High-income, retail savvy and sporting a love for foreign brands, the Japanese consumer market has long appealed to many multinational retail giants. But its lucrative market is just as risky as it is attractive. In 2005, renowned French-based retail chain Carrefour exited after seven years since their first entry in Japan. In 2012, UK-based Tesco followed suit, exiting after nine years of being in the market. Recent reports have shown that Walmart has nearly exited Japan!
Culturally, Japan is quite distant from the U.S. For one, Japanese consumers prefer to purchase smaller portions in more frequent intervals over the American habit of "stocking up". Accordingly and contrary to the U.S., convenience stores thrive in Japan with over 56,000 spread across the country and around the corner of nearly every neighborhood. Moreover, Japanese buyers have an overwhelming preference for fresh produce which opposes the pre-packaged goods that serve as a major selling point for Walmart in the U.S. Coupled with smaller average meal sizes, this further undercuts the need for discounted bulk orders.
The US retailer sold 85% of its wholly-owned Japanese subsidiary Seiyu to investment firm KKR & Co. and the e-commerce group Rakuten for $1.6 billion. Under the agreement, Walmart retains a 15% minority stake in the business.

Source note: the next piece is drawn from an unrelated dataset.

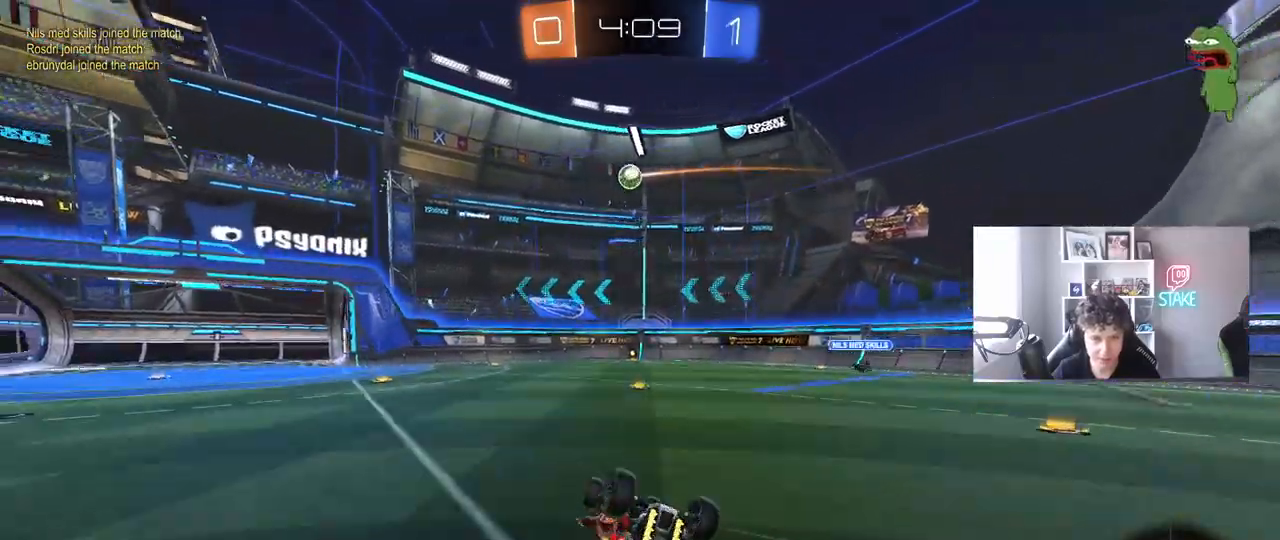
{"keys": [], "mouse": [], "mouse_move": "still", "events": [[33, "s", "up"], [183, "s", "down"], [317, "s", "up"], [417, "shift", "up"], [467, "a", "up"]]}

An incredibly intricate supply chain for a fragmented market on top of fierce rivalry from local competitors are the commonly cited reasons for failures to capture Japan's affluence. Driven by a constant demand for fresh produce, most farms and fisheries in Japan are small, family-run businesses who thrive on tight local connections. As smaller orders frequently get more favorable terms over those in bulk, this purchasing behaviour poses a significant challenge to multinationals like Walmart whose entire model is based on reduced costs passed along to consumers.
Questions
1. What type of adaptation was needed for Walmart? Explain your choice using the case study above.
2. What did not work for Walmart? List and describe at least 2.
3. Using at least one dimension Hoefstade's 6 cultural dimensions, explain how Walmart failed to understand Japanese culture.